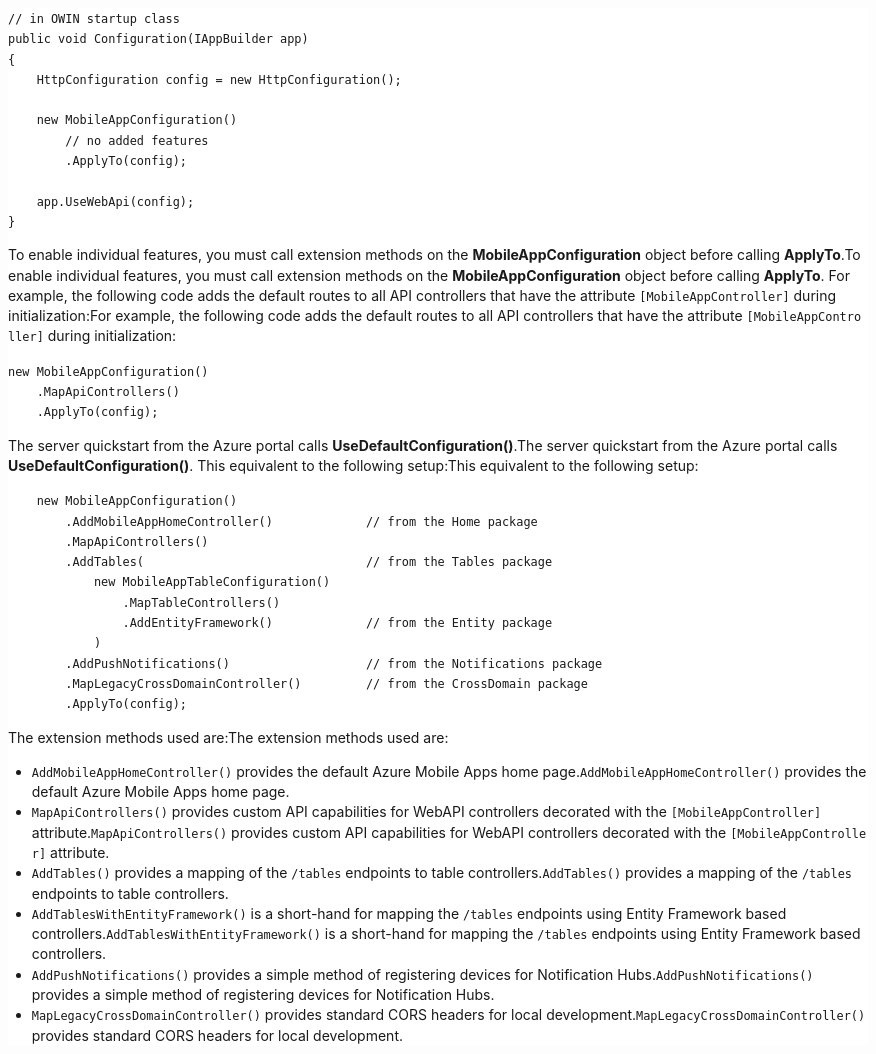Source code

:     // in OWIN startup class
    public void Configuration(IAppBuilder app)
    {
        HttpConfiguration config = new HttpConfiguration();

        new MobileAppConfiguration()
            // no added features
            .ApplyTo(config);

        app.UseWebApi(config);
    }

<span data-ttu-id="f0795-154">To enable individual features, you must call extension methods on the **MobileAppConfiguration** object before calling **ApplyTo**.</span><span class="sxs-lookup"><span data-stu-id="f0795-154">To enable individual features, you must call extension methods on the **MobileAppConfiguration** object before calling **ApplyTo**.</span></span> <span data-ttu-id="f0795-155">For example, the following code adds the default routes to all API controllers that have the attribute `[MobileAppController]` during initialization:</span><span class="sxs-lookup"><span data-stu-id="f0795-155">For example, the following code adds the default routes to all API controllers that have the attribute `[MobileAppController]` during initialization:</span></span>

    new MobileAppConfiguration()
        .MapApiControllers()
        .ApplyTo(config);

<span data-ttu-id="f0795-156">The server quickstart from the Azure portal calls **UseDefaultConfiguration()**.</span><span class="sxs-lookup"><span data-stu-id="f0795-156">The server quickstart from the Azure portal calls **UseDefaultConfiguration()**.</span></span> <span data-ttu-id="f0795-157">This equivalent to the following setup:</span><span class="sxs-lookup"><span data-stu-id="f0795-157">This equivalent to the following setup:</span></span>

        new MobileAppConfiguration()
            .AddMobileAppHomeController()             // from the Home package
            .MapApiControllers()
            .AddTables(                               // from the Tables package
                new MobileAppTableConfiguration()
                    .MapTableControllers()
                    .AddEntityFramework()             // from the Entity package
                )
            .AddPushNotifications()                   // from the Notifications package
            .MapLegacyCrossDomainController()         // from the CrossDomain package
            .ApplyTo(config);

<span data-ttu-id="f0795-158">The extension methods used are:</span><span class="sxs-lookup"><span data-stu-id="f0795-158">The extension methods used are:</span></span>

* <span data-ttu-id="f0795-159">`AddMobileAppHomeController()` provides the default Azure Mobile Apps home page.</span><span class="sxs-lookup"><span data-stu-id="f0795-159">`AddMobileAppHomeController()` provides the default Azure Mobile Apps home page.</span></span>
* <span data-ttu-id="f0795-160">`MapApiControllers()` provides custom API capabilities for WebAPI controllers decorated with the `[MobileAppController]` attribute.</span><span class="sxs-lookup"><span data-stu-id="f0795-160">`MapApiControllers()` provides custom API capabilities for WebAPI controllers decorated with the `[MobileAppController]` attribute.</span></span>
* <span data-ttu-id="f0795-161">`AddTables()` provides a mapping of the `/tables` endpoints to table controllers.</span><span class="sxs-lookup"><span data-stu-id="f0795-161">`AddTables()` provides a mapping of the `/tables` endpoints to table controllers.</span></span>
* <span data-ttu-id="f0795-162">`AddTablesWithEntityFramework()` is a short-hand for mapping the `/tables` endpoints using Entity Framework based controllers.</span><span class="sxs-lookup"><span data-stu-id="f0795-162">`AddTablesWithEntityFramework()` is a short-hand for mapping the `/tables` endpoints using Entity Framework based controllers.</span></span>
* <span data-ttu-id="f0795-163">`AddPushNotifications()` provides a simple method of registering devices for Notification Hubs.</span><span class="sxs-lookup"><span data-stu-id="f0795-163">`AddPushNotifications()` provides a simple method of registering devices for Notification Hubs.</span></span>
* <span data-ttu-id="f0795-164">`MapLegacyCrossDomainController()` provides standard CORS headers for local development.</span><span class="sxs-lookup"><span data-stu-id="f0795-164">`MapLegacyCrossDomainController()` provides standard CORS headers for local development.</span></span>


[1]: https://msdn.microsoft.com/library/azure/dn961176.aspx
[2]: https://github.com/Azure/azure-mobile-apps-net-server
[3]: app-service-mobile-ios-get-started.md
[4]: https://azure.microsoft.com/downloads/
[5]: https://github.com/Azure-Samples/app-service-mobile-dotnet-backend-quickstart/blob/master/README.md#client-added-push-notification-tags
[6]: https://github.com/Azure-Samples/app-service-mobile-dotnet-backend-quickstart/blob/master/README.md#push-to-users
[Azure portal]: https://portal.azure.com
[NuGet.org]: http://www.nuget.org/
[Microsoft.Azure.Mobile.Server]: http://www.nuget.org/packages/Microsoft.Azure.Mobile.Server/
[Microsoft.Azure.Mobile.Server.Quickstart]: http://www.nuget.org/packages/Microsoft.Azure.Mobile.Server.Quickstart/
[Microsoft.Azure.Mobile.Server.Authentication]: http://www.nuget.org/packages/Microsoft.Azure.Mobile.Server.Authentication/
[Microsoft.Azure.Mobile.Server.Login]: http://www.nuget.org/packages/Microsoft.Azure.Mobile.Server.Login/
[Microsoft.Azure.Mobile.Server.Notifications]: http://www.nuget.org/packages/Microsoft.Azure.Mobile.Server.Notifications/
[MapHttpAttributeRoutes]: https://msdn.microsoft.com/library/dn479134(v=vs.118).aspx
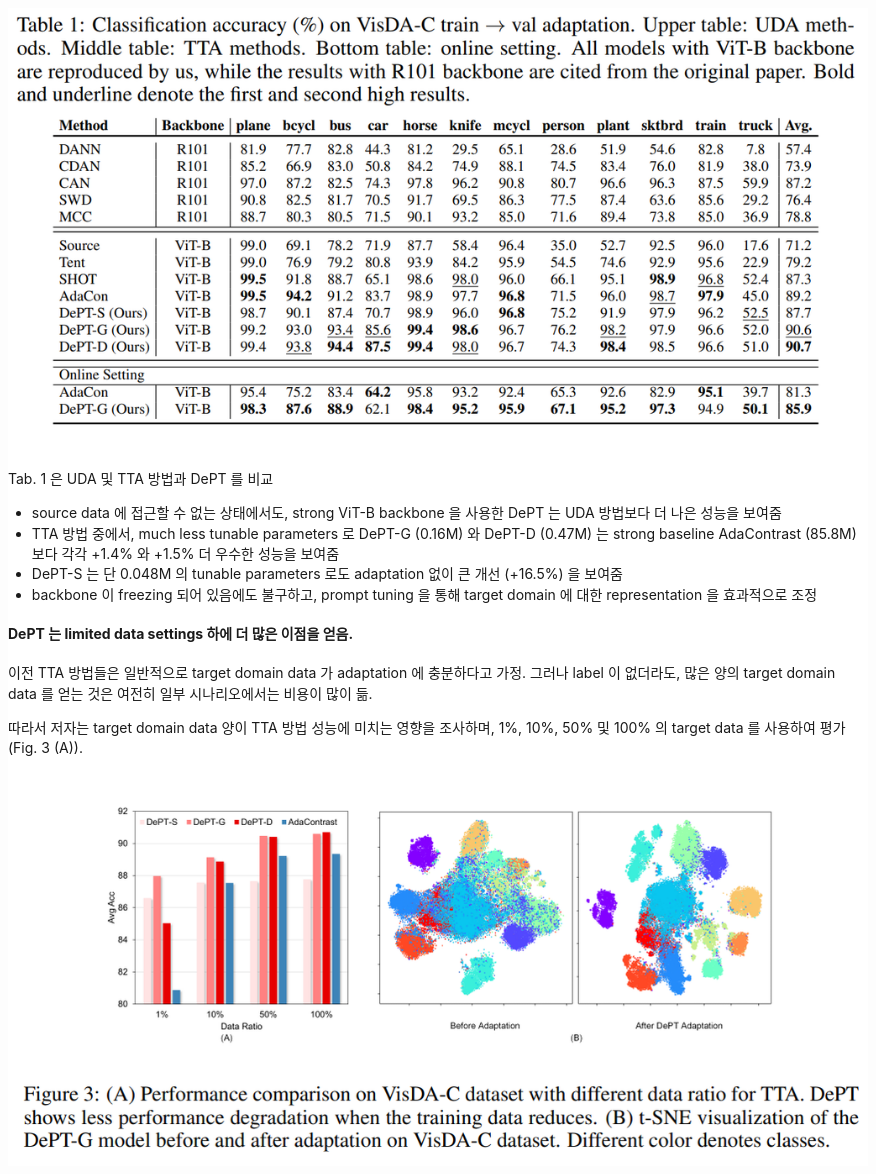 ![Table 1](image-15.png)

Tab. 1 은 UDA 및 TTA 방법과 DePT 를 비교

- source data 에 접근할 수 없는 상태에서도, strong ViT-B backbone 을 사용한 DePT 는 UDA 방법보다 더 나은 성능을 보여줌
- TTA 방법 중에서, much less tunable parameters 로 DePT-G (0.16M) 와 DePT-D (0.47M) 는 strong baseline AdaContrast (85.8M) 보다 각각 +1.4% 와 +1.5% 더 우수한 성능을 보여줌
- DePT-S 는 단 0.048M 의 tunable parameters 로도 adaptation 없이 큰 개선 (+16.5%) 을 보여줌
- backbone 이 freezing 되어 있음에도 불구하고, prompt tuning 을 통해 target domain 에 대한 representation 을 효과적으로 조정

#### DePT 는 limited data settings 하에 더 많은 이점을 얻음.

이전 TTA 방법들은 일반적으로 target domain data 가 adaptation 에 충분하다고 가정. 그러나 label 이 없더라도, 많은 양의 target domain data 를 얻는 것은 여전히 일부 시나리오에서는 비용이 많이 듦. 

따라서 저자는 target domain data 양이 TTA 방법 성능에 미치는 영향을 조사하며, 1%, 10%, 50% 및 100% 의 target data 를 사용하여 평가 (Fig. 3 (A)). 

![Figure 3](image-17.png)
---
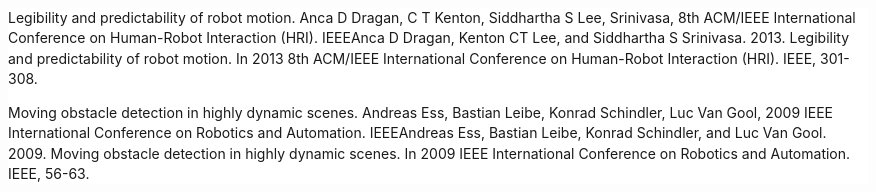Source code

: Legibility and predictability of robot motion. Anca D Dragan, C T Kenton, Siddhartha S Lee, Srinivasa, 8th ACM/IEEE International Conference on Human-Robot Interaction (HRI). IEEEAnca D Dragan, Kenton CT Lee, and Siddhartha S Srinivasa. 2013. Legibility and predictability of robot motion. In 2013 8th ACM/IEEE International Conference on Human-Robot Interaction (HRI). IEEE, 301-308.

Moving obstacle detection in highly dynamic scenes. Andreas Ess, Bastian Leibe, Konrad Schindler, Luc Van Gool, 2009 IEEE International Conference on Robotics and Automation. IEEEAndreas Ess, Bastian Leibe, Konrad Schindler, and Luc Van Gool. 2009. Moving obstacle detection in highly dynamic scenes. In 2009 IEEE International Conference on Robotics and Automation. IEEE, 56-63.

| Instructions to follow |
A complete answer gives every line of the records holding "dotnet".

| Answer to the problem |
[5]: https://github.com/Azure-Samples/app-service-mobile-dotnet-backend-quickstart/blob/master/README.md#client-added-push-notification-tags
[6]: https://github.com/Azure-Samples/app-service-mobile-dotnet-backend-quickstart/blob/master/README.md#push-to-users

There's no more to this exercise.